Sites organize products into a tree of categories, to allow for simpler navigation. But if you show product images as representatives of categories, should you show the same image to all users? Or should you perform effectively A/B testing of a range of images from the category to find the best converting image.

Doing any such A/B testing assumes a reasonable amount of traffic to your site, in order to make the collected observations statistically meaningful.

This can overlap with personalization. If I know the customer is female, should I be displaying different category images? What if they fall into different age bands?

In a nutshell, should the site experience change as the site learns more about the user and their preferences. My answer is in some regions of the screen this is fine (even good), others this results in confusing behavior).

Explainability

Another aspect of system design is that humans like understanding how decisions were reached (in this case, recommendations).

In my past life, I spent a fair bit of time in ranking algorithms for search.
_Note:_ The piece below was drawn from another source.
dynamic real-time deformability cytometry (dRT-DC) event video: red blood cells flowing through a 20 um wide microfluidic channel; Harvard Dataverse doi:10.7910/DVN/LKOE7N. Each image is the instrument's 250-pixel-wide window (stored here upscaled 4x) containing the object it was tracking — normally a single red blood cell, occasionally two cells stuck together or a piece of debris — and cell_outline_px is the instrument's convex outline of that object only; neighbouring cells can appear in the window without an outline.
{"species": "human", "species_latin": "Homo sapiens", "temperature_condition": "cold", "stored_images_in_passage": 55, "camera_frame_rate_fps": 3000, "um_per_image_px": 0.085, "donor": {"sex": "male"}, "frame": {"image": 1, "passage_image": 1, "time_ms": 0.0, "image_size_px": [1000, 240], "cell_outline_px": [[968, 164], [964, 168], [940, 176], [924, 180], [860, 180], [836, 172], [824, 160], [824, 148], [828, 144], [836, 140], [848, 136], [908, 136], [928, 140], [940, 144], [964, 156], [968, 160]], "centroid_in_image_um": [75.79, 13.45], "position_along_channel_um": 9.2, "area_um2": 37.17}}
The application I was looking at was where people were looking for hidden treasures, the opposite of normal web searches where there are probably 20 good answers for any question. If there are not many good answers, when bad answers are being returned the user wants to understand why. Without this, use trust in the system decreases.
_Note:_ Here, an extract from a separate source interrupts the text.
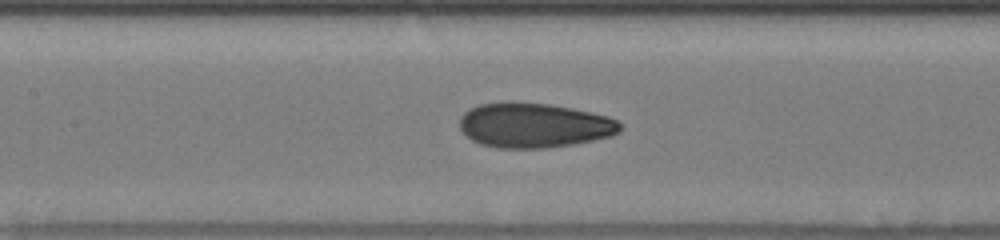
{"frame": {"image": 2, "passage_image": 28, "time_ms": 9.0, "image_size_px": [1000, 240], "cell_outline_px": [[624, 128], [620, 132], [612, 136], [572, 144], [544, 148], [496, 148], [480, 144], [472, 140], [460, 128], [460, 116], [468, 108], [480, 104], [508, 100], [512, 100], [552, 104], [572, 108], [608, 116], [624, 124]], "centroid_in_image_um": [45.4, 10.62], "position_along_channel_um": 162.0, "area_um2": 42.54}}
So personally, I am not convinced that changing navigational images (e.g. images per category) is a good thing during within a single user’s session. Why not? Because when a user returns to the same navigation point the screen will be different. That can result in the user getting disoriented. Users expect cross sells, up sells, etc to change. They do not expect navigation to change mid-session.

Finding a Balance

This does not mean that the general approach of trying to find good content based on preferences and past history is a bad one, it just means do it in the right contexts.
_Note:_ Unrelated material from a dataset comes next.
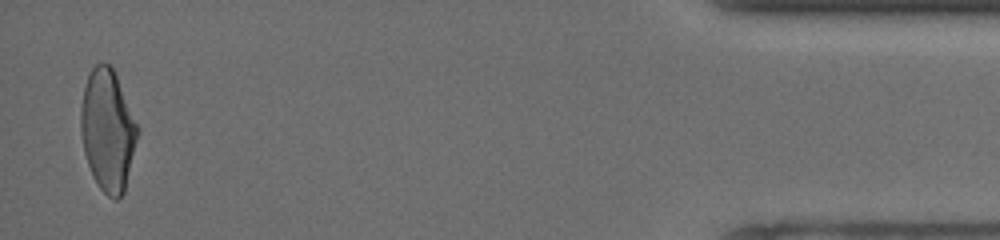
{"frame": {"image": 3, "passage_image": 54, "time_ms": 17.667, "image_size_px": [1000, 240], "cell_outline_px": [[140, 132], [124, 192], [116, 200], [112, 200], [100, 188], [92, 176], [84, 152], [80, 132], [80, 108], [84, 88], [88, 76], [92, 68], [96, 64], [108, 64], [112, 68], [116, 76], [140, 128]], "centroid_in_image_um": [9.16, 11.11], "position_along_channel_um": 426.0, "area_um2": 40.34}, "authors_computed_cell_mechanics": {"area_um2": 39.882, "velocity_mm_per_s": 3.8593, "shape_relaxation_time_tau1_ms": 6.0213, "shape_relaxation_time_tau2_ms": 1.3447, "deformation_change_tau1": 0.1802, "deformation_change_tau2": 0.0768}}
For example, cross sells, up-sells, merchandising, etc – people expect ads to change on a page (including the merchant’s own ads). Experimenting to find better images there is fine. Just don’t change the navigation sign posts – don’t move the sign posts around while people are walking around the swamp. People don’t like constantly changing barriers.

Decaying Interest

Modelling user preferences is not trivial. If a user clicked on the search result for an iPhone, for how long should iPhones be recommended? As soon as I purchase my iPhone (possibly from a different store), my next purchase is more likely to be an accessary, such as an iPhone cover. If the personalization engine harps on old data for too long, this can become annoying. Stop showing me the iPhone I just purchased! A challenge here is the web site will not be aware of all

To overcome this, a simple strategy is to decay data over time. For example, a month later don’t bother showing iPhones to the customer any more. More recent activities should be given preference with older references still in as backup support.

Wrapping it Up

I think personalization, A/B testing, AI etc all have a role to play. These techniques can be used to learn how to put better content in the front of users. But apply these techniques to areas of the page where content is not expected to change. So I believe Navigation should not change per consumer, or at least not rapidaly. Merchandising panels, side bar regions, and more are however fair game for automatic tuning.

 

One comment

  1. Well, if you change to the winner in production the change will affect loser variations users of your A/B test.
    To avoid this, what you can do is don’t stop a/b test, wait for season to end and then do the real change. Meanwhile, let the test run with 0% trafic on looser variations (still get seen by recurrent visitors).